Andy Murray overcame the wind, the U.S. Open defending champion and the weight of three-quarters of a century of tennis history to capture his first Grand Slam title and a golden opportunity as an endorser.
Murray, 25, knocked off Novak Djokovic of Serbia in five sets last night at the rain-delayed U.S. Open in New York to become the first male British Grand Slam champion since Fred Perry in 1936. Murray’s 7-6 (12-10), 7-5, 2-6, 3-6, 6-2 victory tied for the longest U.S. Open final at 4 hours, 54 minutes.
Murray’s victory ended a lock on major titles by Roger Federer, Rafael Nadal and Djokovic, who combined to win 29 of the previous 30. The result is an opportunity to earn millions as one of the sporting world’s most recognizable stars, sports marketers said.
“A win at the U.S. Open, coupled with his Olympic victory, will bring him untold riches,” Alan Seymour, a professor of sports marketing at the U.K.’s University of Northampton, said in an interview shortly before the final, estimating that Murray’s earnings might increase “five- to 10-fold.”
Murray’s off-court earnings were estimated at close to 7 million pounds ($11 million) by Nigel Currie, director of London-based sports marketing agency brandRapport. His income could “more than double” because of the unique nature of how long Britain waited for a major champion, Currie said.
“There are only a few truly global sports stars,” Currie said in an interview before the match, suggesting companies that typically sponsor big events such as the Olympics or the soccer World Cup would be keen to sign Murray. “To reach every part of the globe is very hard, but top players in golf and tennis can do it.”
No. 8 Earner
Murray’s on- and off-court annual earnings are estimated at $12 million, according to Forbes magazine, which last month listed him as No. 8 among the best-paid tennis players. He collected $1.9 million for winning the Open. Federer of Switzerland, the winner of 17 major singles titles, is the sport’s top earner with $54.3 million. He’s followed by Nadal of Spain, the French Open winner who was absent from the U.S. Open with a knee injury, at $32.4 million.
Battling swirling winds when the final began at 4 p.m. New York time in Arthur Ashe Stadium, Djokovic and Murray played a defensive 87-minute first set that included several long rallies, including one that lasted 54 shots.
The tiebreaker itself went 24 minutes, with two rallies of more than 30 shots. It ended after 22 points when Djokovic’s return sailed long on Murray’s sixth set point.
Djokovic dropped the first four games of the second set and then began to show signs of the form that helped him win five Grand Slams, breaking Murray’s serve twice before dropping the set on his own serve.
Djokovic won the next two sets more easily, holding all of his serves while breaking Murray’s twice in each frame.
In the fifth set, he broke Djokovic’s serve three times before gaining the title as the Serbian’s forehand landed beyond the baseline. Murray didn’t fall to the ground as many champions do. Instead, he took several steps without even raising his arms, as if in disbelief that he had finally overcome his biggest career obstacle.
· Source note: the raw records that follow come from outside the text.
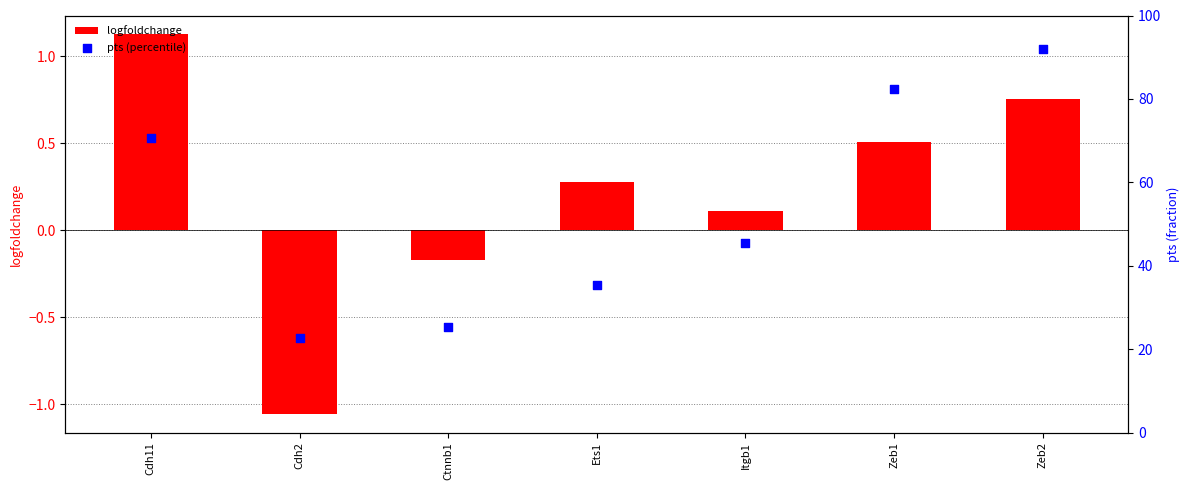

At how many categories does at least one series exceed 76?

2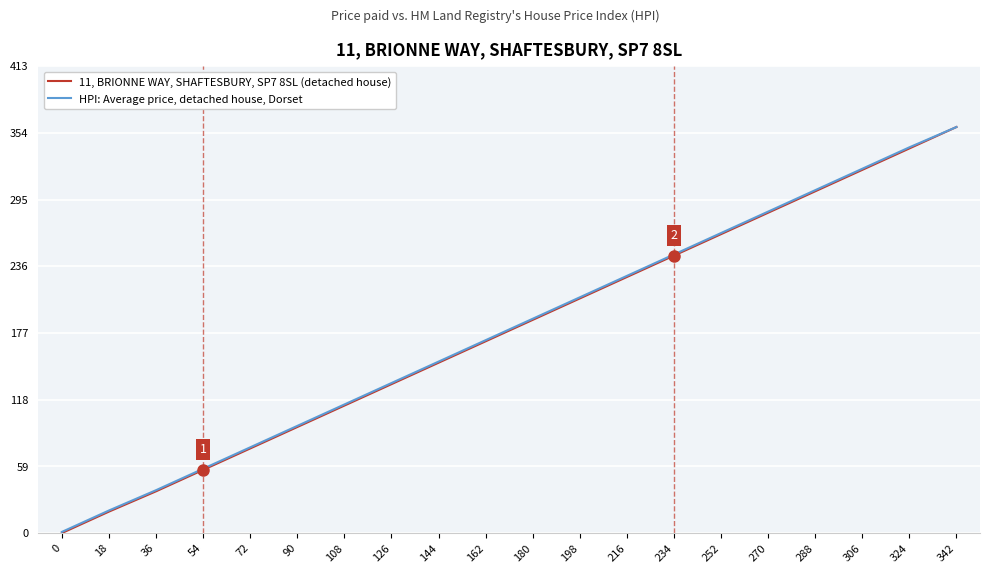

Reading left to right, what are all the values shown in this chart?

11, BRIONNE WAY, SHAFTESBURY, SP7 8SL (detached house): 0=0	18=19	36=37	54=56	72=75	90=94	108=113	126=132	144=151	162=170	180=189	198=208	216=227	234=246	252=265	270=284	288=303	306=322	324=341	342=360
HPI: Average price, detached house, Dorset: 0=1	18=20	36=38	54=57	72=76	90=95	108=114	126=133	144=152	162=171	180=190	198=209	216=228	234=247	252=266	270=285	288=304	306=323	324=342	342=360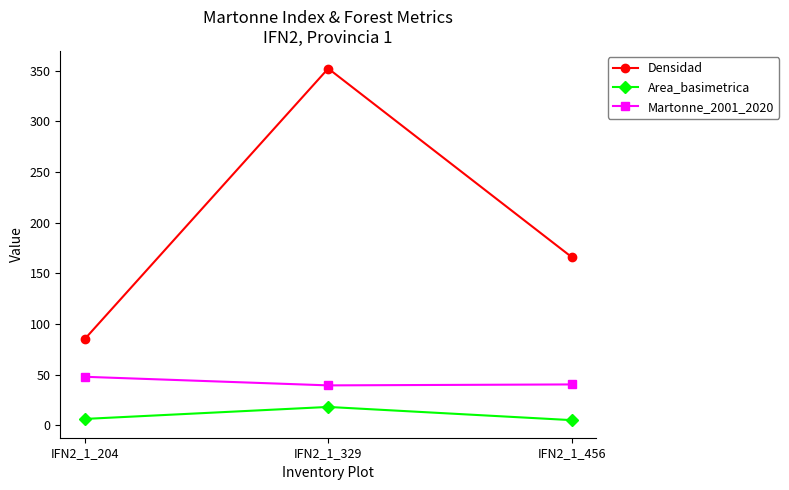

Which series has the widest spread of values?

Densidad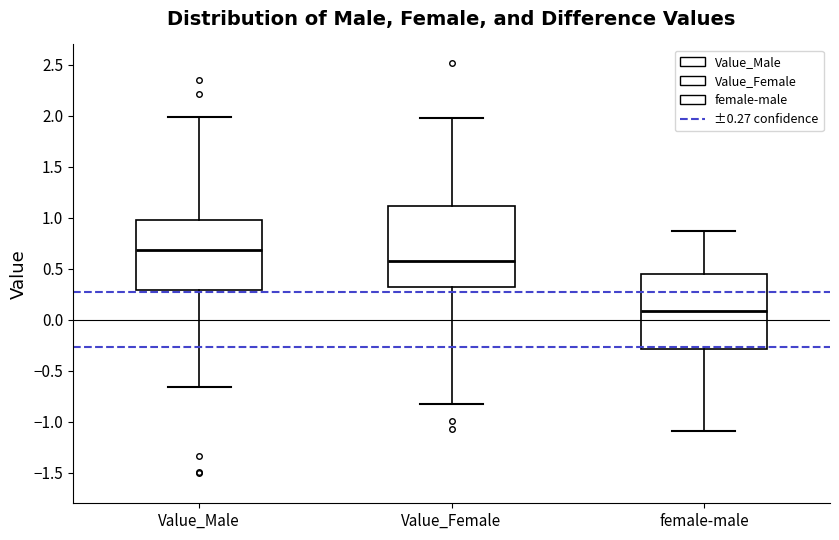

Which box's median line is the highest?

Value_Male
“When you’re on the court, you don’t necessarily feel it,” Murray said at a news conference, sitting beside the championship trophy. “But I know when I was serving for the match, there’s a sense of how big a moment that is in British tennis history.”
The victory will pay dividends in endorsement deals and sponsorships long after he retires, said Scott Becher, managing director of Z Sports & Entertainment, a division of Fort Lauderdale, Florida, based Zimmerman Advertising.
“By winning the U.S Open, Andy Murray cemented his legacy,” Becher said in a telephone interview. “Playing well helps your career while you’re active, but winning Grand Slams defines your legacy after you retire.”
Murray’s limited awareness among American consumers could hinder his endorsement potential, said Henry Schafer, executive vice president of Manhasset, New York-based Q Scores, which measures consumer appeal in brands and personalities. The company’s most recent study, released this month, showed Murray, a Scot, was recognized by 15 percent of the U.S. population, compared with 40 percent for Federer.
“One of the things that Murray needs is to get more exposure outside of the sport if he’s going to look for growth in marketability,” Schafer said in a telephone interview. “That means getting on talk shows or making public appearances, just to expand the demographic of people who know him and the perspective on his personality.”
During the final, which ended after 2 a.m. in Britain, Murray got plenty of worldwide television time, playing a men’s final that tied Mats Wilander’s win over Ivan Lendl -- who is now Murray’s coach -- for the longest in U.S. Open history.
Murray, who at times been regarded by some people in Britain as “a bit dour” according to Seymour, gained supporters after sobbing following his Wimbledon final loss to Federer.
“That was the moment when some brands probably realized that there could be a different side to Andy Murray,” Seymour said.
Last night Murray shed tears of joy, having fulfilled his own dreams and those of his nation’s tennis fans. He also showed his lighter side, drawing laughter from media members when discussing the weight of British expectations placed on his tennis career.
“I’m proud that I managed to achieve it,” he said. “And I don’t have to get asked that stupid question again.”